» **TEXT EXCERPT**
• • • • •

It is that time of year for Henman

Ian Chadband13 April 2012

It's that time of year again. For the other 11 months, we watch his progress from afar and note the bare scorelines from Adelaide to Arizona with only passing interest. Look, he's won a tournament in Copenhagen. Good lad. Oh, he's gone out of the French Open in the third round. Ho hum.

Then Tim Henman comes back for four weeks and a nation cannot take its eyes off him - well, give or take the odd sozzled corporate hospitality punter.

"Yeah, the expectation is there, the same as ever, and I certainly don't have a problem with that," he shrugged after beginning his annual pilgrimage yesterday. Indeed, he made it sound as if it is only when he gets a first whiff of those jolly nice civilised lawns at Queen's that he really comes alive.

This is understandable, really. The circuit must be a grind and, after a while, a touch disenchanting when you are slogging around to little appreciation, consistently among the world's top 15 players but only rarely making a real splash.

• • • • •

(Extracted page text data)

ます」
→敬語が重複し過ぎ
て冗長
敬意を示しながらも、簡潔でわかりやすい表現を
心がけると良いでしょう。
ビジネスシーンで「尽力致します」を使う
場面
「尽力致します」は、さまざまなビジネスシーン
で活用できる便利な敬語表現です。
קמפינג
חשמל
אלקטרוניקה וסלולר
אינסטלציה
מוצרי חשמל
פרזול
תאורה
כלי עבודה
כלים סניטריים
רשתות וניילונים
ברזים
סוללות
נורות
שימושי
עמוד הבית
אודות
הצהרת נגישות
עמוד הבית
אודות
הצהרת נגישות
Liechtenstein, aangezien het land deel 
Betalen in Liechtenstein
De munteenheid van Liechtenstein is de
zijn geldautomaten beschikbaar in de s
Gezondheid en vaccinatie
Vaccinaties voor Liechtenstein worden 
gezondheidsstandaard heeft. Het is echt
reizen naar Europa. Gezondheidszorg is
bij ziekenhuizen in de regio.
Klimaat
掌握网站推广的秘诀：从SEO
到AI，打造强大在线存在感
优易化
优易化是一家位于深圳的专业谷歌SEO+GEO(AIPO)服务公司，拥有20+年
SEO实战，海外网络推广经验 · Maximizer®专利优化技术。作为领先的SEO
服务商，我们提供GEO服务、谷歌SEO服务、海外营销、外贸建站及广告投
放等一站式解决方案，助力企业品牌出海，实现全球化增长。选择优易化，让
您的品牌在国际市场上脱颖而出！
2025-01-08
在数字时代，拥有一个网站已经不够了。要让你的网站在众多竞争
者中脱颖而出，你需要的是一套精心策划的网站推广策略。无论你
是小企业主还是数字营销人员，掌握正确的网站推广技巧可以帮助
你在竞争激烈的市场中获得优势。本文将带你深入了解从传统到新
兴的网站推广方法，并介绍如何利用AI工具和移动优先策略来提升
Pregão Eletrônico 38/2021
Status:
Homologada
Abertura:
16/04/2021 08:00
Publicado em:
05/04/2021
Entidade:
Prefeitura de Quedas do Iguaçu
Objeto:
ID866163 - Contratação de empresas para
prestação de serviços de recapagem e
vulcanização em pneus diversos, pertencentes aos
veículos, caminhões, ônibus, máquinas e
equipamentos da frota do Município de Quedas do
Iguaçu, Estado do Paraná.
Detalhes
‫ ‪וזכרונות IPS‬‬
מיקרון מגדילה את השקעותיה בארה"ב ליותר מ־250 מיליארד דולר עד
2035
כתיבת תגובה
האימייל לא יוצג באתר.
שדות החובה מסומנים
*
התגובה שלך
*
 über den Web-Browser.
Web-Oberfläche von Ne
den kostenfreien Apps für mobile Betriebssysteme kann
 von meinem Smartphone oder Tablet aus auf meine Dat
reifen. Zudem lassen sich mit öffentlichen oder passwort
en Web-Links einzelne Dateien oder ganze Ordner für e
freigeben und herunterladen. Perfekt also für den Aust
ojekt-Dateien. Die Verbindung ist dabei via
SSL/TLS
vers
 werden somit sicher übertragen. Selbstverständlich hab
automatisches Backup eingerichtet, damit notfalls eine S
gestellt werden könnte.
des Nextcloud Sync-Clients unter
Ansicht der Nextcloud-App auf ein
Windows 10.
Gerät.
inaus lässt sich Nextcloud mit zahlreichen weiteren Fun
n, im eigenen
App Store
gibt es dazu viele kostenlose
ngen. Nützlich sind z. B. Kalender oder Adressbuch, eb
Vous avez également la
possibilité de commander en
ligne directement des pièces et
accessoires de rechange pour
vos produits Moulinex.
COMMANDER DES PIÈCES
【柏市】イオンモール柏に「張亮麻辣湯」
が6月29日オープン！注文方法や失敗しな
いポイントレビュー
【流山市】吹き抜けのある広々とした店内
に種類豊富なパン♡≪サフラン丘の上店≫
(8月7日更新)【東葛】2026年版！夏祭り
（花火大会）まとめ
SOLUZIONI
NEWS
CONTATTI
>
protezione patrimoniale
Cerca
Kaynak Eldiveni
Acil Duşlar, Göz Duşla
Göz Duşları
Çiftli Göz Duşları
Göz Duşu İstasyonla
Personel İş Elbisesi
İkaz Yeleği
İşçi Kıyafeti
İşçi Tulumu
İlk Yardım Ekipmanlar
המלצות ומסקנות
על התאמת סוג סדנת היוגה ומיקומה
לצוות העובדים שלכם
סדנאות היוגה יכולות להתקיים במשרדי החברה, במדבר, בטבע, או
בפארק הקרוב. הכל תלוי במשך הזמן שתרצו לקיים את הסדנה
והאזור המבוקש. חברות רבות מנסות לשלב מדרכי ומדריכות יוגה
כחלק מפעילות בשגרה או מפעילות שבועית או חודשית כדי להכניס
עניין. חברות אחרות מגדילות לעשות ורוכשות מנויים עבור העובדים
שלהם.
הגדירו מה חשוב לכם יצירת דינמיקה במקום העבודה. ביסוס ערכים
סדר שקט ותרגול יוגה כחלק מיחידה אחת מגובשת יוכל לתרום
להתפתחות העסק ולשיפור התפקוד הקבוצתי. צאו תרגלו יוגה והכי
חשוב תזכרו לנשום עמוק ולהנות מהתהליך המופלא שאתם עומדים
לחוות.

• • • • •

» **CHECK YOUR UNDERSTANDING**
• 1. In the Henman article, in which round did Henman go out of the French Open?
• 2. Extract the passage of the Henman article between "It's that time" and "corporate hospitality punter.", inclusive.
The listing isn't needed here.

» **OUTPUTS IN ORDER**
• 1. The third round.

• 2.
It's that time of year again. For the other 11 months, we watch his progress from afar and note the bare scorelines from Adelaide to Arizona with only passing interest. Look, he's won a tournament in Copenhagen. Good lad. Oh, he's gone out of the French Open in the third round. Ho hum.

Then Tim Henman comes back for four weeks and a nation cannot take its eyes off him - well, give or take the odd sozzled corporate hospitality punter.